A business method patent is a type of utility patent that protects a process rather than a physical object. It has proved especially useful to online companies that use software for their business. Protection through a business method patent, also known as an Internet patent, allows the owner to control rights to that business method during the life of the patent. This means that they can prevent other companies from using the process, or they can license the process to other companies for a fee.

Most people or entities that attempt to register a business method patent retain an attorney to assist them. When the attorney fees are taken into account, getting a business method patent may cost several thousand dollars or more. (If you get a patent without an attorney, the costs will be much lower.) In addition, the owner of the patent will need to pay maintenance fees to the U.S. Patent and Trademark Office after three and a half years, seven and a half years, and 11½ years.
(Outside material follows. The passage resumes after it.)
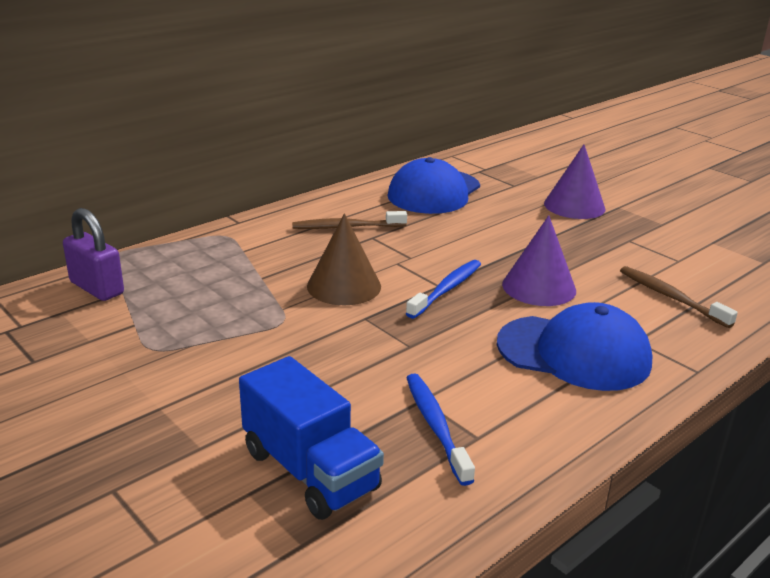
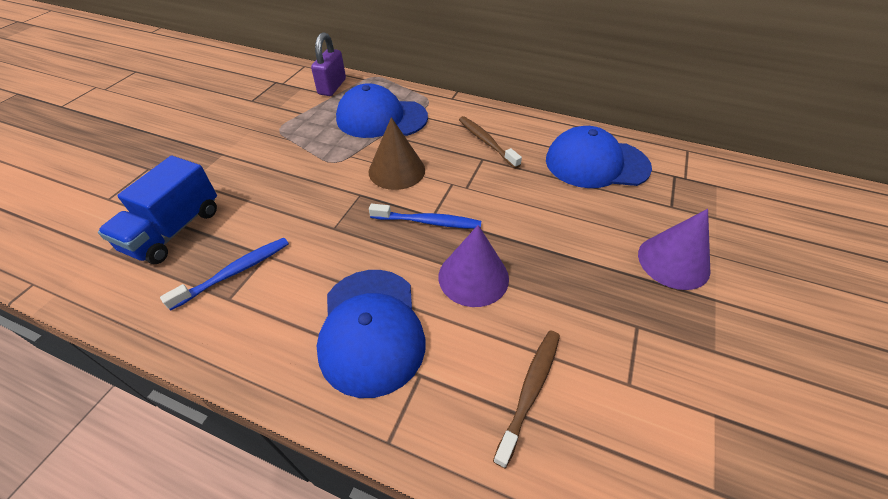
camera: 65 degrees right, 20 degrees up
(225, 271) = (381, 118): none -> blue cap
The pendency period, which is the period between filing the application and getting the patent, usually lasts two or three years. You cannot stop someone else from using the process during the pendency period. Patent rights expire 20 years after the date of filing.
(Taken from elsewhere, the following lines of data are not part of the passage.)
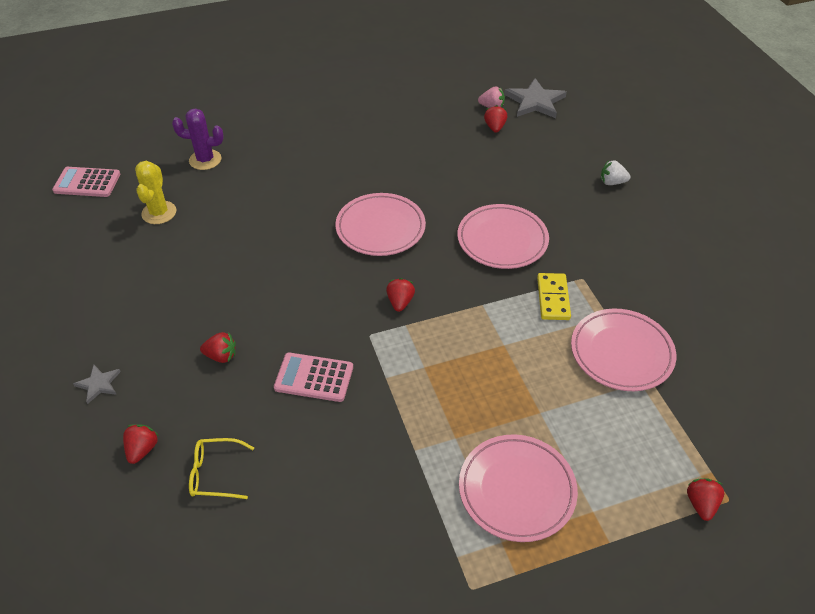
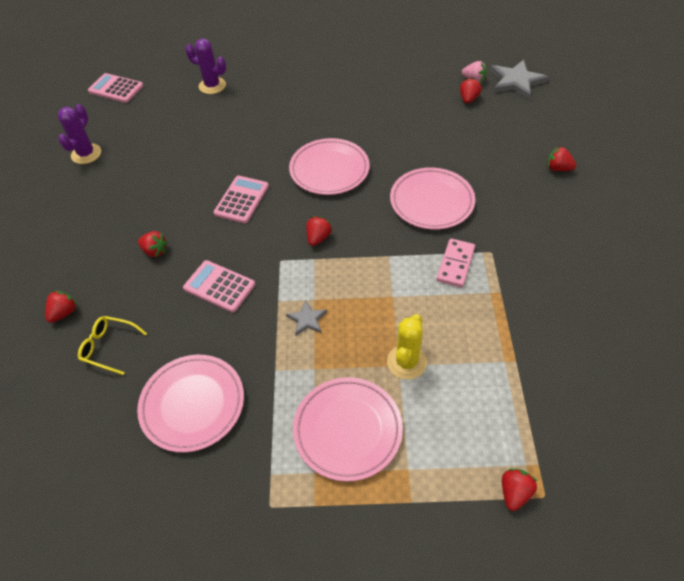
camera: 20 degrees right, 5 degrees up
(84, 264) = (86, 154): none -> purple cactus
(98, 384) = (55, 252): grey star -> grey star (307, 319)
(159, 213) = (158, 123): yellow cactus -> yellow cactus (406, 362)
(297, 279) = (241, 200): none -> pink calculator
(553, 298) = (455, 264): yellow domino -> pink domino
(612, 182) = (558, 168): white strawberry -> red strawberry
(621, 353) = (498, 329): pink plate -> pink plate (192, 404)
Requirements for Business Method Patents

There are four main requirements for patenting a business method. First, the business method must be patentable subject matter rather than an abstract idea. It also must meet the usefulness requirement, but this is a low threshold to meet. The method only must produce a concrete result. The two remaining requirements are more complicated. These involve showing that the method is novel and that it is not obvious.
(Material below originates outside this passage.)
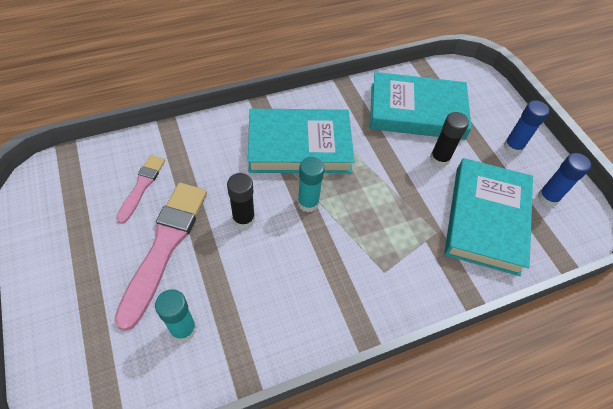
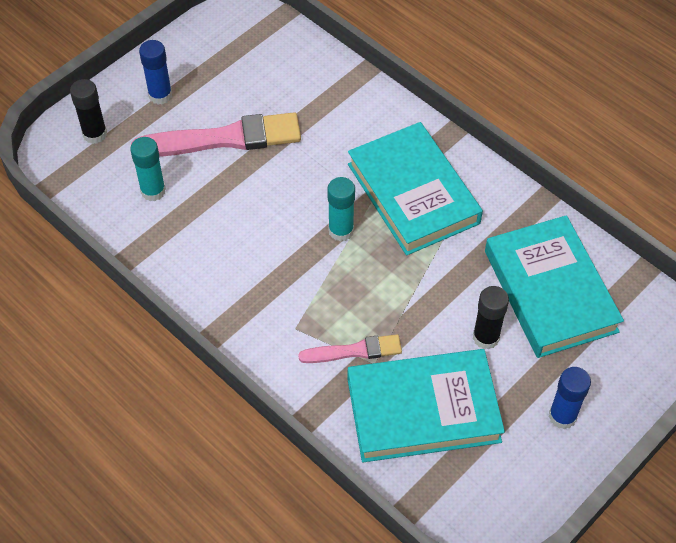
camera: 70 degrees right, 0 degrees up
(142, 186) = (278, 89): pink brush -> pink brush (354, 351)
(243, 219) = (289, 185): black glue stick -> black glue stick (95, 134)
(547, 198) = (499, 473): blue glue stick -> blue glue stick (160, 95)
A novel business method must be different from any previous method or invention, and it must not have been exposed to the public. A method is exposed to the public if it was used publicly or described in a publication before the application was filed. (An exception applies if the applicant described the method in a publication no more than one year before the filing date.)

A business method that is non-obvious must produce a result that is new or unexpected to someone in the relevant field. This is often determined by assessing whether someone in the field would have seen the new method as a natural evolution of previous methods.

The America Invents Act

The Patent Reform Act of 2011, also known as the America Invents Act, imposed some restrictions on business method patents. It excluded future patents for tax strategies, and it provided an eight-year period in which anyone can ask the USPTO to review the validity of any existing business method patent that does not cover a technological invention.

Meanwhile, the America Invents Act created a nine-month period in which anyone can challenge the validity of a business method patent on any basis within nine months of the patent application being granted. To trigger this review, the challenger must prove that it is likely that at least one claim of the patent does not qualify for protection or that the patent implicates a novel legal question. However, the challenger cannot use the basis for the review again later in an infringement case or a declaratory judgment action.

Competing Use of Business Methods

Sometimes another business in the applicant’s industry will assert that it was using the business method already. This will be a basis for denying protection or invalidating a patent if the other business can prove that it had used the method publicly more than a year before the applicant filed the application. Confidential use does not provide a basis to challenge the application or patent. The other business will be able to continue using the method without infringing on the patent, though, if it used the method confidentially before the patent owner filed the application.